Fauci described Ebola as one of the most devastating diseases a person can have. But it does not compare to measles or influenza in terms of contagiousness. In 1918, the flu killed somewhere between 50 and 100 million people. When I spoke recently with Robert Gallo, director of the Institute of Human Virology at the University of Maryland, he said that the question of whether an outbreak rivaling that scale could happen again is more likely a question of when. The World Bank has estimated that a worldwide influenza epidemic would reduce global wealth by around $3 trillion. In his report today, Gates calls that the cost of inaction.

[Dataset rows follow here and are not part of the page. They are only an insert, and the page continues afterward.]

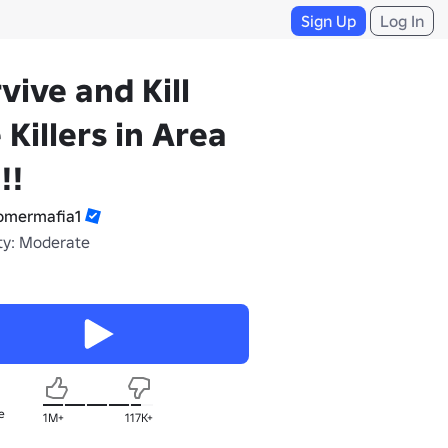
Sign Up
Log In
vive and Kill
 Killers in Area
!!
mermafia1
ty: Moderate
e
1M+
117K+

The cost of action, oppositely, would be a global "warning and response system" that can contain outbreaks before they kill thousands of people. It would mean people caring about investing in health surveillance infrastructure–roads and airports in low-income countries, for example, to get aid workers to the places they are needed, to quickly contain and trace infections. It would mean caring about everyday health systems across the world, especially with an eye to scaling them up when needed.
"The world spends a great deal of money—hundreds of billions of dollars a year—getting ready for war," writes Gates. "I am not saying this is a mistake, but given that an epidemic is more likely to kill millions of people than a future war, I believe we should build on these efforts so we can be more prepared for a severe epidemic."
Gates' case hinges on the idea that if people understand that the cost of inaction is much greater than the cost of action, they will act. It's the same case that Fauci made today for getting parents to vaccinate their kids: "One of the problems in biology is that—unlike mathematics or physics where someone can tell you the exact odds of something happening or not—you never say never, and never say always." But any rational analysis of the extremely rare risks of some adverse reaction to a vaccine leads to a clear choice; one of the clearest of all the interventions that medicine has to offer.
"When patients ask me, 'Is this vaccine 100 percent safe for my child?'" he continued, "well, no, nothing is 100 percent safe. I could've broken my neck walking onto this stage." But the measles vaccine is the most effective vaccine that exists, and it prevents what is one of the most contagious diseases known to science.
So 15 years ago, when the United States declared measles eliminated, Fauci was not imagining sitting and talking about a measles outbreak today. He believes it's ultimately due to the waxing and waning of people's perceptions of risk. When children were dying of measles in the mid-twentieth century, parents jumped at the chance to keep their kids safe. They would likely have done the same in October when they read about the Dallas nurse who got on a plane the night before she developed symptoms of Ebola, were there a vaccine to offer their children. But even just a few months later, with those fears subsiding, would they still?
That's where talking comes in, I suppose. Without being terrifying, keeping people apprised of the risks of complacency. It's a balance that Fauci, after 31 years in his role, strikes well. "A lot of children used to die from measles and polio, things like that, which we don't have right now. So we're, in some respects, the victims of our own success," he said. "We have to continue to realize that the risk of a vaccine is infinitely lower than the risk of the disease itself."
By all accounts, new outbreaks will come. They will come at costs that will be great, but less if the world is adequately prepared.